Shanice Janice van de Sanden (born 2 October 1992) is a Dutch professional footballer who plays as a forward for Women's Super League club Liverpool and the Netherlands national team.

Club career
Her career started at amateur club VVIJ in IJsselstein, before moving to FC Utrecht in 2008 where she also played for its farm team SV Saestum.

In May 2010, she moved to SC Heerenveen, where she played for one season before joining FC Twente in May 2011.

After four and a half seasons at FC Twente, she signed with Liverpool of the English WSL1 on 4 February 2016.

On 29 August 2017, after two seasons at Liverpool where she played a total of 28 matches (in all competitions), she moved to France and joined Division 1 Féminine club Olympique Lyonnais.

In September 2020 it was announced that Van de Sanden would be moving to Germany to play for Wolfsburg with immediate effect.
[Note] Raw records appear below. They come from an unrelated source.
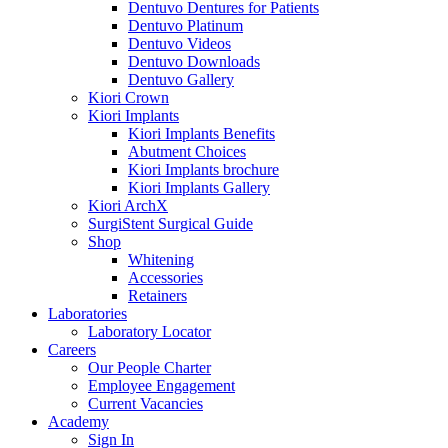
Dentuvo Dentures for Patients
Dentuvo Platinum
Dentuvo Videos
Dentuvo Downloads
Dentuvo Gallery
Kiori Crown
Kiori Implants
Kiori Implants Benefits
Abutment Choices
Kiori Implants brochure
Kiori Implants Gallery
Kiori ArchX
SurgiStent Surgical Guide
Shop
Whitening
Accessories
Retainers
Laboratories
Laboratory Locator
Careers
Our People Charter
Employee Engagement
Current Vacancies
Academy
Sign In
On 16 July 2022, Van de Sanden rejoined Liverpool.

International career
Aged 16, she made her debut for the senior Netherlands women's national football team on 14 December 2008 in a friendly match 2–0 win over France. She was part of the Dutch squad in the UEFA Women's Euro 2009 and the 2015 FIFA Women's World Cup.

In June 2017, she was in the 23 players squad which won the UEFA Women's Euro 2017. Later that year, she was shortlisted for the UEFA Women's Player of the Year Award.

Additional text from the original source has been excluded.